* [INSTRUCTION]: In the stretch of material from the line containing "latitude: -2.1108" through the line containing "sub-region: Departement des Vosges", replace "city" with "town" and give those lines again, leaving everything else unchanged.

Dataset rows:
----------------------------------------

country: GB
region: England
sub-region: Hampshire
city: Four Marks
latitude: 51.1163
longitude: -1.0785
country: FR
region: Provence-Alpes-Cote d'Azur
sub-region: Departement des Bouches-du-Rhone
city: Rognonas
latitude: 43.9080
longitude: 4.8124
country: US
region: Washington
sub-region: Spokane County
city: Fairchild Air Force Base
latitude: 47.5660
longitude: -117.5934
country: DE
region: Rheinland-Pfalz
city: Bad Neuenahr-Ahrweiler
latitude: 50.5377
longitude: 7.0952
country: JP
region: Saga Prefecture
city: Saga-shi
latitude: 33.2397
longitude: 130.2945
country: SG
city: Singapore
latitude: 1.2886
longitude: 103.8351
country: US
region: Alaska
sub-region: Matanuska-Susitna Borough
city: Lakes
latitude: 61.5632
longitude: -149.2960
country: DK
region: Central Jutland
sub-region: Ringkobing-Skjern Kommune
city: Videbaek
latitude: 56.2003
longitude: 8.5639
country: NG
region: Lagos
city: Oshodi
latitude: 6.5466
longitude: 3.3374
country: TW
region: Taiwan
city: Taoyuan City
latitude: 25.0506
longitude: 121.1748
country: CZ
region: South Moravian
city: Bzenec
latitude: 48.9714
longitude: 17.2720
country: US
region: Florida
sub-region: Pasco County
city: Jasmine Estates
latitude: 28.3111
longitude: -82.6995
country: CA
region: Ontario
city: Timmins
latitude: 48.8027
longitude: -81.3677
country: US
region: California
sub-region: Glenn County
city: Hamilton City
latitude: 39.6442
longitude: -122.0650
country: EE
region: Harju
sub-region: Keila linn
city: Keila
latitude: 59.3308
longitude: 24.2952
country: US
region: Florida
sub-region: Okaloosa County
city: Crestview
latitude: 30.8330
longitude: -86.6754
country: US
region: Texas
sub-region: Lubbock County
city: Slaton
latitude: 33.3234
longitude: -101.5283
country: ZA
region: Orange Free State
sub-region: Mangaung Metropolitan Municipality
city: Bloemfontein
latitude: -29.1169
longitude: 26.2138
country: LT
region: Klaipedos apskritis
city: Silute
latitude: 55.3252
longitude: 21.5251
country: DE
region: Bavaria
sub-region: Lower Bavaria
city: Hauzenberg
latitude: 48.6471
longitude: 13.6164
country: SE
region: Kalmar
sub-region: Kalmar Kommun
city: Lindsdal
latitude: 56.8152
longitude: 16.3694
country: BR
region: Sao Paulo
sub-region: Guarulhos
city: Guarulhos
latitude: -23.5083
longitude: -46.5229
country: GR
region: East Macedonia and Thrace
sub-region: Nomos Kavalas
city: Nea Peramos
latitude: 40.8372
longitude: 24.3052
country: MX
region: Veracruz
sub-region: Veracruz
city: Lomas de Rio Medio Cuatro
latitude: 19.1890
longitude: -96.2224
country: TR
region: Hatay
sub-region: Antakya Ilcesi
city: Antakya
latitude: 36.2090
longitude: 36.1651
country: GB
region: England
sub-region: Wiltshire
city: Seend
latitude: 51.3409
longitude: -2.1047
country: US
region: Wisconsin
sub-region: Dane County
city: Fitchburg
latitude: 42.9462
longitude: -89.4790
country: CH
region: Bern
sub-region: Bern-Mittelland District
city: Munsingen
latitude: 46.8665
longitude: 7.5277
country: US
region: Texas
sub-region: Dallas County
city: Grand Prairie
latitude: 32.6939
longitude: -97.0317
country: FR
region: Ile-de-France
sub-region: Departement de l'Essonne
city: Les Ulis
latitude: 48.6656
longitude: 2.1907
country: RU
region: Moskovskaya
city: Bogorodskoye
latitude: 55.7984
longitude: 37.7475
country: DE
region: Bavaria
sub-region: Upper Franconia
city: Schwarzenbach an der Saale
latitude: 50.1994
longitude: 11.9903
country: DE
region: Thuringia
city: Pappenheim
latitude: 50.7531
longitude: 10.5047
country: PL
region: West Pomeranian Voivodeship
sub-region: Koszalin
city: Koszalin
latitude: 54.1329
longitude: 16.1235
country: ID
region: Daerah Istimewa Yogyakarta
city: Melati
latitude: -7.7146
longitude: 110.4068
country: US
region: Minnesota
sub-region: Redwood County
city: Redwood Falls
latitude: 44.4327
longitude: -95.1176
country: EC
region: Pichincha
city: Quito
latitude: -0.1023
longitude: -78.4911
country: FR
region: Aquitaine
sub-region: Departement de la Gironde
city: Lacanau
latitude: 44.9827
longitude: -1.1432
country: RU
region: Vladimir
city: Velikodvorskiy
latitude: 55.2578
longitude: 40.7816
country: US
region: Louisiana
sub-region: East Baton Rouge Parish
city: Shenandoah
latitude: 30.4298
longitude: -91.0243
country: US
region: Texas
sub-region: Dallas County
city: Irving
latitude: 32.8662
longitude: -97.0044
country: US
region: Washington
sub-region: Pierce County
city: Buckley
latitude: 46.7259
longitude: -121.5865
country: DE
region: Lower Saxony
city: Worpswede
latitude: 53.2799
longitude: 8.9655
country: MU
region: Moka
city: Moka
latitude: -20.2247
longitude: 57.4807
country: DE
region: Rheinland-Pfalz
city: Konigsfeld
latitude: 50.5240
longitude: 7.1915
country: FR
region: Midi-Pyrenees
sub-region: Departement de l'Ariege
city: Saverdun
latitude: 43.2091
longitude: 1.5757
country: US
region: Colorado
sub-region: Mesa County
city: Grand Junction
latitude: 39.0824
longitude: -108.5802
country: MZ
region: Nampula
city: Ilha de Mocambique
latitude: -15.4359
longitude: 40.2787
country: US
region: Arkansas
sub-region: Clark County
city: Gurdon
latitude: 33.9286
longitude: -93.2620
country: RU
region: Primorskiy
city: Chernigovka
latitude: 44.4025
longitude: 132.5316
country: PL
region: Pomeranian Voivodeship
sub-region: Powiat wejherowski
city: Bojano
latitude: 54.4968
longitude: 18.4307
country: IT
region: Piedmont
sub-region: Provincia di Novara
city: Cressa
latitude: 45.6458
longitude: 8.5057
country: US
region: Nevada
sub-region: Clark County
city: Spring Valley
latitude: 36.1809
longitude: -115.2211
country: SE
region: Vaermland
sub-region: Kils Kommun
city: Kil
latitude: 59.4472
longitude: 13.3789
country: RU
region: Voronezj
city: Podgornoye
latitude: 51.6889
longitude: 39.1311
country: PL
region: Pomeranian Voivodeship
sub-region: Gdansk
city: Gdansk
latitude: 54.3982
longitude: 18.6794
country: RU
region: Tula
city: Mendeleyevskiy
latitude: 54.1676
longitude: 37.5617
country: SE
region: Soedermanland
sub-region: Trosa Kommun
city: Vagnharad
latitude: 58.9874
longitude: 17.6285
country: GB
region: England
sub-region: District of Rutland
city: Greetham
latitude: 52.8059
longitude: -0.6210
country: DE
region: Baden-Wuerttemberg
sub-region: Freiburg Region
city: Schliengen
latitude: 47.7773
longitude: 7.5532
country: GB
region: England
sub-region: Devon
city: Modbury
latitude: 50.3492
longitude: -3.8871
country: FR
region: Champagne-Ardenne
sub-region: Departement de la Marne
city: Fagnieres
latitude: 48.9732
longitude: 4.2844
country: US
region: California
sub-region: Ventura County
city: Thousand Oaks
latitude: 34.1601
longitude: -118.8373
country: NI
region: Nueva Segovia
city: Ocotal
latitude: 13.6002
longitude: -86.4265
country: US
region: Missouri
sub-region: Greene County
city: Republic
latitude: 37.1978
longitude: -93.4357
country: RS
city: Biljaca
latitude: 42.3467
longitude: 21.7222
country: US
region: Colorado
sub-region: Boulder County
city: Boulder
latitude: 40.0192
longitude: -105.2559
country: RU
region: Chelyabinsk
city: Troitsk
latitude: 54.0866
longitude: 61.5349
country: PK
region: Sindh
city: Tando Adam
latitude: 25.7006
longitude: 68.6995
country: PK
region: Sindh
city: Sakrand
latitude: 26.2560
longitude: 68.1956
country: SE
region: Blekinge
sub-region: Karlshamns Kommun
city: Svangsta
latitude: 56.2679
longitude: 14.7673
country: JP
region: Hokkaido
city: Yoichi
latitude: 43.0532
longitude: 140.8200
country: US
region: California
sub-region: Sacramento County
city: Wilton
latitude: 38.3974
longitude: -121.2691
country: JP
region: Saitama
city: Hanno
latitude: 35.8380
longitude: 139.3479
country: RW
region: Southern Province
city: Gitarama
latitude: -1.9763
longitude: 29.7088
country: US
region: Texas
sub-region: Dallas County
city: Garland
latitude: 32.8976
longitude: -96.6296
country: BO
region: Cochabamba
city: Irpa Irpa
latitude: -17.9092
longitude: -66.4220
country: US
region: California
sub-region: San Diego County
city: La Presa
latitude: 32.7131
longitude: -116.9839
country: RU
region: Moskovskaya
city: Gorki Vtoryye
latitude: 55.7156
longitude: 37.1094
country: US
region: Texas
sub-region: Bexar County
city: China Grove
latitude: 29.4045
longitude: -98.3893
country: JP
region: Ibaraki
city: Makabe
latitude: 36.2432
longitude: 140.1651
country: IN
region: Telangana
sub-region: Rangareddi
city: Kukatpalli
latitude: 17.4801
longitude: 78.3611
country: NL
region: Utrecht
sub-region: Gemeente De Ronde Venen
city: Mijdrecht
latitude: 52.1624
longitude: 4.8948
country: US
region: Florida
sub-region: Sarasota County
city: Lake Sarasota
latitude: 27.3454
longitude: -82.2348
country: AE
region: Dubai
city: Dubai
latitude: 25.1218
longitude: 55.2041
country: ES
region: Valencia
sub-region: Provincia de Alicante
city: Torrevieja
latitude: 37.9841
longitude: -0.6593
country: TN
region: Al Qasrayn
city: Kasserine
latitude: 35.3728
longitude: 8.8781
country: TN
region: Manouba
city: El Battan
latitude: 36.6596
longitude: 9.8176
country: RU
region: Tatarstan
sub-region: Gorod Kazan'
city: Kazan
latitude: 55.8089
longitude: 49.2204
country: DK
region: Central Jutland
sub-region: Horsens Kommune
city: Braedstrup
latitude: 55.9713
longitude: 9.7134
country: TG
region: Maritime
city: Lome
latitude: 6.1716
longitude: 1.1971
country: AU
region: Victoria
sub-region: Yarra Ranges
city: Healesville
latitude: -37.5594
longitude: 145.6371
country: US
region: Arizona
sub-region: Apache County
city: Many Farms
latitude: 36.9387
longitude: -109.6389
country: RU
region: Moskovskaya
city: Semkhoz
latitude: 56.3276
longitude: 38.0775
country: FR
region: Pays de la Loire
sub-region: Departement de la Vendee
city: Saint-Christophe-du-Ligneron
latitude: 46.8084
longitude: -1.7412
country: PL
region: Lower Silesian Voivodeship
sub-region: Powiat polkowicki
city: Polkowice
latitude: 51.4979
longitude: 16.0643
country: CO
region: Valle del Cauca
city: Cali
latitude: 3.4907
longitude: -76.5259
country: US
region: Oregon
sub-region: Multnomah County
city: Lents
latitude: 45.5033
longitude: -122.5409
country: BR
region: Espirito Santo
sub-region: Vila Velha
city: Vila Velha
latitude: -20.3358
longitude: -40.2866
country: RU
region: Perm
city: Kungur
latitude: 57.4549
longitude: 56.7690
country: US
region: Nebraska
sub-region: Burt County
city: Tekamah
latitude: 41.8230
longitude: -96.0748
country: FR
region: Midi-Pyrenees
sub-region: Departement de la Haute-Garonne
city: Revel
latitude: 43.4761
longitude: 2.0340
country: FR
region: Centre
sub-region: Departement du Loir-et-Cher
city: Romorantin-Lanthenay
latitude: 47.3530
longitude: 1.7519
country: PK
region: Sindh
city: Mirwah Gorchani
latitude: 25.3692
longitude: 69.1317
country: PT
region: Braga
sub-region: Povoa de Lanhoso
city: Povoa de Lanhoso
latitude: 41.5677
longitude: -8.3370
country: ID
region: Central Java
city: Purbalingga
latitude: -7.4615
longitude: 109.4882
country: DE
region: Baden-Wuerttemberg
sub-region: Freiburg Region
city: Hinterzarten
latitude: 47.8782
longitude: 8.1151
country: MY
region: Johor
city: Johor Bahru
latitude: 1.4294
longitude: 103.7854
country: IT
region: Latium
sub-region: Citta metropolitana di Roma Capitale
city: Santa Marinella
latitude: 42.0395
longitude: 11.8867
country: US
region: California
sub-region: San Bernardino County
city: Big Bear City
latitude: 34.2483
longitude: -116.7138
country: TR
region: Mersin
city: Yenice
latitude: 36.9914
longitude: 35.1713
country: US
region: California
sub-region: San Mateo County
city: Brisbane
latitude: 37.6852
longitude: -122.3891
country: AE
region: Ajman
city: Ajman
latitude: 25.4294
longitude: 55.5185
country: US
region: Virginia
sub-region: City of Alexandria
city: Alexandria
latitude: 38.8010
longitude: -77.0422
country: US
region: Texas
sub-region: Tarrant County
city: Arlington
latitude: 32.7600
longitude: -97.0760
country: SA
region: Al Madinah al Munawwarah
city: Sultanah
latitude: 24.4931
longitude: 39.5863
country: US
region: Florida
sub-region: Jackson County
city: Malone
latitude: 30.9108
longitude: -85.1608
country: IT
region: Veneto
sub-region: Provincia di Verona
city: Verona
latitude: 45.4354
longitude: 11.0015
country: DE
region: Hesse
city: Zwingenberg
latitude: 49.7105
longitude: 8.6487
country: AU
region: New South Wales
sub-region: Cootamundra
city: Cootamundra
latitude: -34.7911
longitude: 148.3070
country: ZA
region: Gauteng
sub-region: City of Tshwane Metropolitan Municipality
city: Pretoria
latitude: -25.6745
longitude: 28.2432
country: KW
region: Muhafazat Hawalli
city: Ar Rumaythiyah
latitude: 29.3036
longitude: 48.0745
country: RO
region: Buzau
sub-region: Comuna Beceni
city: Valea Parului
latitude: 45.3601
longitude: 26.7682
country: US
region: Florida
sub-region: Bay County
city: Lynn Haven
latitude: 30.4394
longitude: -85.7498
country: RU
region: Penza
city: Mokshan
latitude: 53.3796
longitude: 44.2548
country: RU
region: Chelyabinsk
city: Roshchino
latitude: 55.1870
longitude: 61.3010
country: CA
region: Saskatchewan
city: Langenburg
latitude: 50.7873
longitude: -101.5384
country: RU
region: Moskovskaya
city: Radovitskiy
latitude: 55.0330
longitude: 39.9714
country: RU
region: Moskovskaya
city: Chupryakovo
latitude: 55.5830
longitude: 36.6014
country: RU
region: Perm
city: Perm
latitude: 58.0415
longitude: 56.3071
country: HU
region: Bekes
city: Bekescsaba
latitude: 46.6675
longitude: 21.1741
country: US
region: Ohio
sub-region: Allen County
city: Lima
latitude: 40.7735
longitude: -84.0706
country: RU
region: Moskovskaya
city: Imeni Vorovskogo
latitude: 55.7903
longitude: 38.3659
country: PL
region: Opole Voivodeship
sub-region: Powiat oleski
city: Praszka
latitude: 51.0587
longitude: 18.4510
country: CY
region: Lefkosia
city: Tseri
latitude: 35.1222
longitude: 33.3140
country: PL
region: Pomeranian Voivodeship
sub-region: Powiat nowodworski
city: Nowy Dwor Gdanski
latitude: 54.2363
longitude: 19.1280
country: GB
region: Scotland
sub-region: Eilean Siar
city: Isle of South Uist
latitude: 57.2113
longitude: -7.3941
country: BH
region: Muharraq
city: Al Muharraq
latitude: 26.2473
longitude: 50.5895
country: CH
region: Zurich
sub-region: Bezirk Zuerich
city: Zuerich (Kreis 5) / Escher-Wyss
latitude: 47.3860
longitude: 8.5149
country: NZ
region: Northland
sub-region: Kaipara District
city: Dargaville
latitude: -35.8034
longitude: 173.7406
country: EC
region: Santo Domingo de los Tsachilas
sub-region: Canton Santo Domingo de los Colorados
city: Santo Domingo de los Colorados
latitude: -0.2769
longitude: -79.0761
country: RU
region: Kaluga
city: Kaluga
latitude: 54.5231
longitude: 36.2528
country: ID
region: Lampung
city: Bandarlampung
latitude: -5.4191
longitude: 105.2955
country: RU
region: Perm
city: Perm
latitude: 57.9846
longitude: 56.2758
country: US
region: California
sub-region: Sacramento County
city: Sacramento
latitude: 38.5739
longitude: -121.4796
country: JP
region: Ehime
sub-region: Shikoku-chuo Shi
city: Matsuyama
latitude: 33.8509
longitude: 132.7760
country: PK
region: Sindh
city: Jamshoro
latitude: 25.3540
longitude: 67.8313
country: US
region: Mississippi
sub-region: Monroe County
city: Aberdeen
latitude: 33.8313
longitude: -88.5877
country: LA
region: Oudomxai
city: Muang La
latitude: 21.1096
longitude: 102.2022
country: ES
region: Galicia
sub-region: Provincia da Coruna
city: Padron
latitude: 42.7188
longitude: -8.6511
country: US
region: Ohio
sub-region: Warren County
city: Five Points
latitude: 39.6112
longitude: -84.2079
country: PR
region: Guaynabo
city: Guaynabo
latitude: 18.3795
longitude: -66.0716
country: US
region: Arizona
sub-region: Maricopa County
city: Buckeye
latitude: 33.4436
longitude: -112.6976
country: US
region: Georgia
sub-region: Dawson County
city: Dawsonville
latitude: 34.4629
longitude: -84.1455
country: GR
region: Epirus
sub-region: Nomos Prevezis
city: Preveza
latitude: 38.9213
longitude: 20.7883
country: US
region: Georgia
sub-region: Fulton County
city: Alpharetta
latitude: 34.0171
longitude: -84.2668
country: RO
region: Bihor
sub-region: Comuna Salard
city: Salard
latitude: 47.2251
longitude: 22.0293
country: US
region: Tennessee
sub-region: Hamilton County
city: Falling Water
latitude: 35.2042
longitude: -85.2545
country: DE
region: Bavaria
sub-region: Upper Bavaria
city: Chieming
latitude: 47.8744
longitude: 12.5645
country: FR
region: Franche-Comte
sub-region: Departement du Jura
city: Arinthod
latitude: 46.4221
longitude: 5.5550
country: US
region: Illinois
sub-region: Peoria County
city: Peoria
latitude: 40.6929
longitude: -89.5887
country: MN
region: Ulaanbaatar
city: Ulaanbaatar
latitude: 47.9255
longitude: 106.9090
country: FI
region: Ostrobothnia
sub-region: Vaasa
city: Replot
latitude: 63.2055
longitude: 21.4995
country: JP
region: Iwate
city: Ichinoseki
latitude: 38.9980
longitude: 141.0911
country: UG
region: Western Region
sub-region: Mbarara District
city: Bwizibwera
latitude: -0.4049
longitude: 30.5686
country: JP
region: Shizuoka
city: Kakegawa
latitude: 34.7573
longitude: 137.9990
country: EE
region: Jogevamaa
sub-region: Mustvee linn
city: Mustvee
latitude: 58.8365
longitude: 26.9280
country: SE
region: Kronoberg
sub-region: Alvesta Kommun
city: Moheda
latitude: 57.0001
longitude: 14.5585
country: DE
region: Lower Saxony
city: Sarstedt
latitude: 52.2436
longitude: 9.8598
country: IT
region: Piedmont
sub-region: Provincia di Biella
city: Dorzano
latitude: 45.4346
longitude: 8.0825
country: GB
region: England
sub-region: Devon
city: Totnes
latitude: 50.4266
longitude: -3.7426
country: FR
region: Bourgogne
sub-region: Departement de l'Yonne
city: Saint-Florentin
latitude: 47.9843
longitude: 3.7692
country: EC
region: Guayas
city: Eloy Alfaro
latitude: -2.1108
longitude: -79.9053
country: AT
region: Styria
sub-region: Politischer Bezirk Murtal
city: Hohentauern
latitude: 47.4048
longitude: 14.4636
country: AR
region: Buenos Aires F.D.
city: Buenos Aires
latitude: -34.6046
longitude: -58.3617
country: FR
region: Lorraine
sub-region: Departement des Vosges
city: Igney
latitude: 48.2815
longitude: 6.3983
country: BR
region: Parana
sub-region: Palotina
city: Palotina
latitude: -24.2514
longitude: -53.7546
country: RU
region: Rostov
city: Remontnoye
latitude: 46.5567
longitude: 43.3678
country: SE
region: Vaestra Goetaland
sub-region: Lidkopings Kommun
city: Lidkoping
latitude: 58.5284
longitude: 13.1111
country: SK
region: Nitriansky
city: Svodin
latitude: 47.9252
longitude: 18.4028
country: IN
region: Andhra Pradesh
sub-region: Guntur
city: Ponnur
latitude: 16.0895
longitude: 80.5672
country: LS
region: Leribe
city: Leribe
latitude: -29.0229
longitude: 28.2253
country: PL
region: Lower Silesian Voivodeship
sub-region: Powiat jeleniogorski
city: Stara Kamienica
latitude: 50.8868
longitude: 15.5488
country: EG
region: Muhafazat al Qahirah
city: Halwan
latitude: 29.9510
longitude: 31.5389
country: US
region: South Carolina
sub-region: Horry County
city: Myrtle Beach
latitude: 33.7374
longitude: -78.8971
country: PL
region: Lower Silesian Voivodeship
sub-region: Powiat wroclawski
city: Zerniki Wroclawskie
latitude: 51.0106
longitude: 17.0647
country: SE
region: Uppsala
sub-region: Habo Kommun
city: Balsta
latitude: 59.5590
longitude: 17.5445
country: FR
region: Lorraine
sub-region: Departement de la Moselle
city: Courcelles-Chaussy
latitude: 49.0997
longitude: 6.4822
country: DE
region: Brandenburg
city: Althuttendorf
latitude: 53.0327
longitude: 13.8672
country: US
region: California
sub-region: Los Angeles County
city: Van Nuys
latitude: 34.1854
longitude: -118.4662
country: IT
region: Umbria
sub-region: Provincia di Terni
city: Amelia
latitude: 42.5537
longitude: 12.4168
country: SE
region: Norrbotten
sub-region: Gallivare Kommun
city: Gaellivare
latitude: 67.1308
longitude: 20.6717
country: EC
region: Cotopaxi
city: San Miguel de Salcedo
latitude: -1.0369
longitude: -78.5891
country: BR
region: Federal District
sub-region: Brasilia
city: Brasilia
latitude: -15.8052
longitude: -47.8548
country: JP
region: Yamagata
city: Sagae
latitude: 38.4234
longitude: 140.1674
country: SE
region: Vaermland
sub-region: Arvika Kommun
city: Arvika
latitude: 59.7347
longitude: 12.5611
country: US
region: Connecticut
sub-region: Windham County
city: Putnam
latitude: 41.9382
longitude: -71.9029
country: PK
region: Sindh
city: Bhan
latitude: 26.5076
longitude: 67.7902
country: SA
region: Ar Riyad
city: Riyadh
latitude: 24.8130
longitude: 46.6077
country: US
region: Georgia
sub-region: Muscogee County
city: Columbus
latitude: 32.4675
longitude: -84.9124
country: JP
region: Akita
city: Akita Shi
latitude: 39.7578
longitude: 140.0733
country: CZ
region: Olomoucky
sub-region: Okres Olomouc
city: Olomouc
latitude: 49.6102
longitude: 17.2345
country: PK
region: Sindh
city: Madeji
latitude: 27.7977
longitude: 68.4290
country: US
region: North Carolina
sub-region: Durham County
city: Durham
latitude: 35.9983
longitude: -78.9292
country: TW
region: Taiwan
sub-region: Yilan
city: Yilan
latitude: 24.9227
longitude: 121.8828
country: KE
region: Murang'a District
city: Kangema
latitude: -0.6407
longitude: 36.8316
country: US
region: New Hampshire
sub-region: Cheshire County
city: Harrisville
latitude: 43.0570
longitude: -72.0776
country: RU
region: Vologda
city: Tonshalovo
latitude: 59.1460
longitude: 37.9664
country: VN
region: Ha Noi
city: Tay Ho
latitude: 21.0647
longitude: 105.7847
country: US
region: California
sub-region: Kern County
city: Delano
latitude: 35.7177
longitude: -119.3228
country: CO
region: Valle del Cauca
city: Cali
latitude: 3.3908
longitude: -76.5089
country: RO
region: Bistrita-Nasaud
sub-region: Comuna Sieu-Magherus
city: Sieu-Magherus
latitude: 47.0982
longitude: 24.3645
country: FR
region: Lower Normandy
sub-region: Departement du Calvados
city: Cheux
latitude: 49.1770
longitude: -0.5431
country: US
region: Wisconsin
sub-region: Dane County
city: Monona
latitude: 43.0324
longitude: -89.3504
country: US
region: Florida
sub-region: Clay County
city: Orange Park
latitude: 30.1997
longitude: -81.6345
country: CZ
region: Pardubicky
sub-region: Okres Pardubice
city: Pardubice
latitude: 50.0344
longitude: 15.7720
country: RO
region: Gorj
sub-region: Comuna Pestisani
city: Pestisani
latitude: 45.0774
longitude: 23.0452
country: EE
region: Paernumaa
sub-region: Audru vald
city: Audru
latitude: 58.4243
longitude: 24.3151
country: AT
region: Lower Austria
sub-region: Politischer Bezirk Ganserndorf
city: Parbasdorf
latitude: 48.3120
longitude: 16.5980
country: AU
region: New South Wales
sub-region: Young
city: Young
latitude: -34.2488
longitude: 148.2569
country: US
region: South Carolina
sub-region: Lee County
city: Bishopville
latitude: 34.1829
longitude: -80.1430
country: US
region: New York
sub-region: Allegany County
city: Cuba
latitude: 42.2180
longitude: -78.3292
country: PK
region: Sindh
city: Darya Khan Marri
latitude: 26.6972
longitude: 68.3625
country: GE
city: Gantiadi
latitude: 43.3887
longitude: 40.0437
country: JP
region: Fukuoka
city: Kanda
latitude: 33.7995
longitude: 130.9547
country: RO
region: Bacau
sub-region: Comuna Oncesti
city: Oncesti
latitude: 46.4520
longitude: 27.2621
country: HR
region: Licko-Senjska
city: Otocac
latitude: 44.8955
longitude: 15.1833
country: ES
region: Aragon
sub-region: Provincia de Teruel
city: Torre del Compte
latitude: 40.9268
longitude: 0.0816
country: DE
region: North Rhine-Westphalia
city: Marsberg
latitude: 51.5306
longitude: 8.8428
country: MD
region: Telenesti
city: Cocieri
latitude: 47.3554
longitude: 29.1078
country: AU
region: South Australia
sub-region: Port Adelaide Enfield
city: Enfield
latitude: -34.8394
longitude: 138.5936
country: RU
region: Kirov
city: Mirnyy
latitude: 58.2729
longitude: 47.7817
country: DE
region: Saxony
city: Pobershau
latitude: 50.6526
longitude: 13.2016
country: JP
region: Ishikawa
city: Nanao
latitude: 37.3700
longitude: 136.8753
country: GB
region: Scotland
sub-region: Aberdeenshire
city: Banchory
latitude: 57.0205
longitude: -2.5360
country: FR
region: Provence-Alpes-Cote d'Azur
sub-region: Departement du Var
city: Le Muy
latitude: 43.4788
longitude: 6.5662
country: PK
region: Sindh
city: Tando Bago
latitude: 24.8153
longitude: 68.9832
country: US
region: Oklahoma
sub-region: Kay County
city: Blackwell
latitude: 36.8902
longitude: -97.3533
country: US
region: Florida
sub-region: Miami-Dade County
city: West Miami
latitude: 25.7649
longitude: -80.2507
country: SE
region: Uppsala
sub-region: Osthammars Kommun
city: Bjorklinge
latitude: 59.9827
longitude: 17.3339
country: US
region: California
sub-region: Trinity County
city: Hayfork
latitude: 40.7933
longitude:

----------------------------------------

* [RESULT OF THIS EXERCISE]:
latitude: -2.1108
longitude: -79.9053
country: AT
region: Styria
sub-region: Politischer Bezirk Murtal
town: Hohentauern
latitude: 47.4048
longitude: 14.4636
country: AR
region: Buenos Aires F.D.
town: Buenos Aires
latitude: -34.6046
longitude: -58.3617
country: FR
region: Lorraine
sub-region: Departement des Vosges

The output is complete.